Unfunded Yet Insured Pensions: A Cost-Efficient Approach to Retirement Savings?

Finance Published: June 03, 2013
EFAEEM

Unfunded Pensions: A Revolutionary Approach?

Imagine a world where pensioners no longer worry about the solvency of their retirement funds. This may sound like an old joke but what if it's not far from reality? Pat Con Keating, in his talk on September 30th, proposed unfunded yet insured pensions as a solution to many issues facing today's fund management strategies.

The Cost of Compliance and the Power of Pooling

The current regulatory landscape imposes substantial costs on managed funds while failing to truly protect investors. Keating argues that pooling is not only efficient but also essential in ensuring enough savings are available for retirement based on average life expectancies, rather than maximum predicted lengths of life. But what does this mean when it comes to actual pension schemes?

The Case for Unfunded Pensions

Traditional funded pensions require individual savings large enough to cover the longest possible lifespans. However, with unfunded pensions, pooling allows for a more efficient allocation of resources based on average life expectancies. This approach could lead to significant cost savings in terms of compliance and management fees. But how does insurance come into play?

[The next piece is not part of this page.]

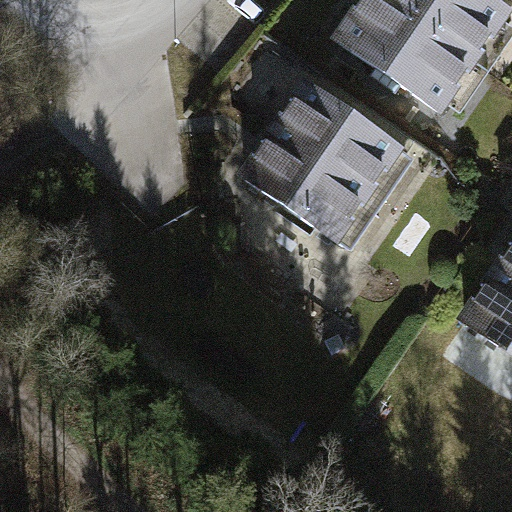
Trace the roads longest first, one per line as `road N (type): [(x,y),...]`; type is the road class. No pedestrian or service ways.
road 1 (track): [(0,345),(19,379),(141,511)]
road 2 (track): [(0,172),(61,140),(107,77)]
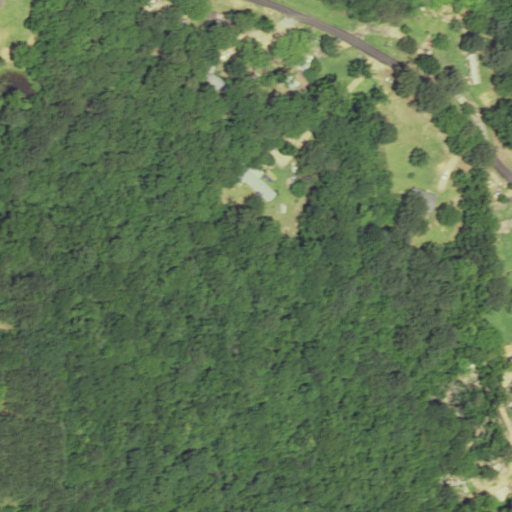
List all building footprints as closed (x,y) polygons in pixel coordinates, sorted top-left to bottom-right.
[(433,37),(450,11),(438,2),(420,28),(433,37)] [(270,60),(298,86),(303,80),(275,54),(270,60)] [(463,55),(470,81),(476,80),(469,54),(463,55)] [(237,161),(231,169),(265,200),(272,193),(266,188),(274,179),(266,171),(258,180),(251,173),(257,167),(250,161),(244,168),(237,161)] [(432,196),(409,185),(402,200),(425,211),(432,196)] [(495,224),(509,247),(511,245),(511,218),(510,215),(495,224)]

The Role of Insurance in Unfunded Pensions

The main concern with unfunded pensions is the risk that a company may go bankrupt before its pensioners receive their due benefits. To mitigate this, Keating suggests insuring these unfunded pensions to provide security against such an eventuality. Interestingly, he claims that pension insurance costs are lower than asset management fees and can be naturally hedged against inflation and longevity risk. But is there precedence for such a system?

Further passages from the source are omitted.